» **Your task**
Report how many lines in the rows below contain the string "elevation". Give only the number.

↓

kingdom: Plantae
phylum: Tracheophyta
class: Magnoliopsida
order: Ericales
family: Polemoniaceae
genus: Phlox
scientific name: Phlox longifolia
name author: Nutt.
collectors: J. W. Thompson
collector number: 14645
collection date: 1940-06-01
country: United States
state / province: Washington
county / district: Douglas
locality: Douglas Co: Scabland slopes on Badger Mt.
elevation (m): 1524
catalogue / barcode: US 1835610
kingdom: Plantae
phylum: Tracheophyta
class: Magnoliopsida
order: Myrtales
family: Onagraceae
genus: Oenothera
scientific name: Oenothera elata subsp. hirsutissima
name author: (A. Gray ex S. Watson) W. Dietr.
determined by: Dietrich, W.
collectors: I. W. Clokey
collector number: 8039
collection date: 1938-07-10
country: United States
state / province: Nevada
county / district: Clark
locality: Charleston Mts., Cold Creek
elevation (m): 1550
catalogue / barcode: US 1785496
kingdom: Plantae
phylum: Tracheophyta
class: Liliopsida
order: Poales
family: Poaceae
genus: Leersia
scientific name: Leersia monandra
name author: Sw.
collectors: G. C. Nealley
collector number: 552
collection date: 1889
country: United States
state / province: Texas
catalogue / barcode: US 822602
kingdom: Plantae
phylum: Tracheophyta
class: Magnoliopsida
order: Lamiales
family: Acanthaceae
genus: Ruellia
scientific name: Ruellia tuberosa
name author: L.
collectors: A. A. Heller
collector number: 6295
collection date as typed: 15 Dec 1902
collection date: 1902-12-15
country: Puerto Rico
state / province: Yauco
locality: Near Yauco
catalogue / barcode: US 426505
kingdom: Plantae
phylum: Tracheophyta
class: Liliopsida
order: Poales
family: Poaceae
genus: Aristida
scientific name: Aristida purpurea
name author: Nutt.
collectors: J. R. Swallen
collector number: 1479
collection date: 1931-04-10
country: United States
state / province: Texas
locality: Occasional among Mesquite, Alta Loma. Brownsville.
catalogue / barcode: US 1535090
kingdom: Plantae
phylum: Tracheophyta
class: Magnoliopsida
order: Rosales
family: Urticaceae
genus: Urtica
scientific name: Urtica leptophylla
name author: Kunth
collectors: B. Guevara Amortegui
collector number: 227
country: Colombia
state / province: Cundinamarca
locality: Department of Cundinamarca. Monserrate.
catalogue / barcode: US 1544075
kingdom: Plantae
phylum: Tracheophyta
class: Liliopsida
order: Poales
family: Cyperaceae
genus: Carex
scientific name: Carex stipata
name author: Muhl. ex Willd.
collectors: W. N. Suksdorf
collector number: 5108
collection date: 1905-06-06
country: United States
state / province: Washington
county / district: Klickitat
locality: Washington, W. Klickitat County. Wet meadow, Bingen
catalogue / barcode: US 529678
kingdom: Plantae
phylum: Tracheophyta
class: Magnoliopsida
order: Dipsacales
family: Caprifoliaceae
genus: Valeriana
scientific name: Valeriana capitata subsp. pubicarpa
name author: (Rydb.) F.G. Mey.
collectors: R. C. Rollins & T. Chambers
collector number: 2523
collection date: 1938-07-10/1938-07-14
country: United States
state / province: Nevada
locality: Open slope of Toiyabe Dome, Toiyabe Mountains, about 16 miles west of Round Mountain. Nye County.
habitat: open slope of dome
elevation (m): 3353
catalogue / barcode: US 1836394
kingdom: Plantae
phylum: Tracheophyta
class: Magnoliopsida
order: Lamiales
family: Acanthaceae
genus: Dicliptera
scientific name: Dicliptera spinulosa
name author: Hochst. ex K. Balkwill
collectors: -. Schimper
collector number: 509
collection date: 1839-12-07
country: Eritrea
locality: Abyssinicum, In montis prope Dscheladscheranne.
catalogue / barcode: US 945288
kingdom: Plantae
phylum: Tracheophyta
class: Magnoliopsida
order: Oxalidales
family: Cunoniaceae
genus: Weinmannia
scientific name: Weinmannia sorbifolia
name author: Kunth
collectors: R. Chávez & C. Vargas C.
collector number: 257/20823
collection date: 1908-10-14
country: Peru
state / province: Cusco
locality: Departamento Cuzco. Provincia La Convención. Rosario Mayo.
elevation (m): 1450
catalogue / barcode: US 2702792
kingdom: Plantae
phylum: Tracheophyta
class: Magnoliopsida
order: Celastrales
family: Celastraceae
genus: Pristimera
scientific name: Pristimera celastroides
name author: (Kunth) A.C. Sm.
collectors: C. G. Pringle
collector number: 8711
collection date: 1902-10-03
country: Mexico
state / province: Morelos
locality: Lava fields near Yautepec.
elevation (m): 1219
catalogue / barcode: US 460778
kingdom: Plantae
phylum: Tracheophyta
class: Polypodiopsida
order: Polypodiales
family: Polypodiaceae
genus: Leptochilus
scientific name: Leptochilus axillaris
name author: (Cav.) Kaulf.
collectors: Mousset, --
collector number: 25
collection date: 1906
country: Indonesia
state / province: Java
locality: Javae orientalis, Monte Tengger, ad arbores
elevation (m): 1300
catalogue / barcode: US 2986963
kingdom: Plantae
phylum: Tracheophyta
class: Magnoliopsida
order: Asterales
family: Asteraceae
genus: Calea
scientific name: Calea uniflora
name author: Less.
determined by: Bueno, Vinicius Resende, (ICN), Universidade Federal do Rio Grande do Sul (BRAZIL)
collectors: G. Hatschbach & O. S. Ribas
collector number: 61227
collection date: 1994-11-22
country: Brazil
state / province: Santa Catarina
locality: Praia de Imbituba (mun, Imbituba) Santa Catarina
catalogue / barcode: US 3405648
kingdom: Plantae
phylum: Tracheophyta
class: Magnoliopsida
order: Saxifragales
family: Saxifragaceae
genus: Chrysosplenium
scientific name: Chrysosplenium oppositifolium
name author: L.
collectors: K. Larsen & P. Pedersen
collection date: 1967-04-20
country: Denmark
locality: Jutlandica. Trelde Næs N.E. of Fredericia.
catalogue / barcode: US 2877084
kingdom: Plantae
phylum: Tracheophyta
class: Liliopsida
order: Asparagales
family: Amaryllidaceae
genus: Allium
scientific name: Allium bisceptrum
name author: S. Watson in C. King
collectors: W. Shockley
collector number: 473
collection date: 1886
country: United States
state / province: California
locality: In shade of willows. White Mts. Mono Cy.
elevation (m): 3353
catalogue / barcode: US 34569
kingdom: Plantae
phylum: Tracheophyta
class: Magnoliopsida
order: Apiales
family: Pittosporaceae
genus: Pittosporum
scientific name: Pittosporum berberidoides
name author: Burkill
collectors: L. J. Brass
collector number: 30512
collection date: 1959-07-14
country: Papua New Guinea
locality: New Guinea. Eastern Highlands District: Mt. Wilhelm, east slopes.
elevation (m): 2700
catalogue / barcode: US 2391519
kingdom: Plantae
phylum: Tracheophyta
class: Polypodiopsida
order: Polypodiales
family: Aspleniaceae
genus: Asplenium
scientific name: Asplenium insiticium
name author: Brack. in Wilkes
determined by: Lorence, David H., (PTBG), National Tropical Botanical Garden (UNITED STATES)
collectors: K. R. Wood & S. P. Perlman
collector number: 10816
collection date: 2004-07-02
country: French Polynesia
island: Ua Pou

↑

» **The solution**
8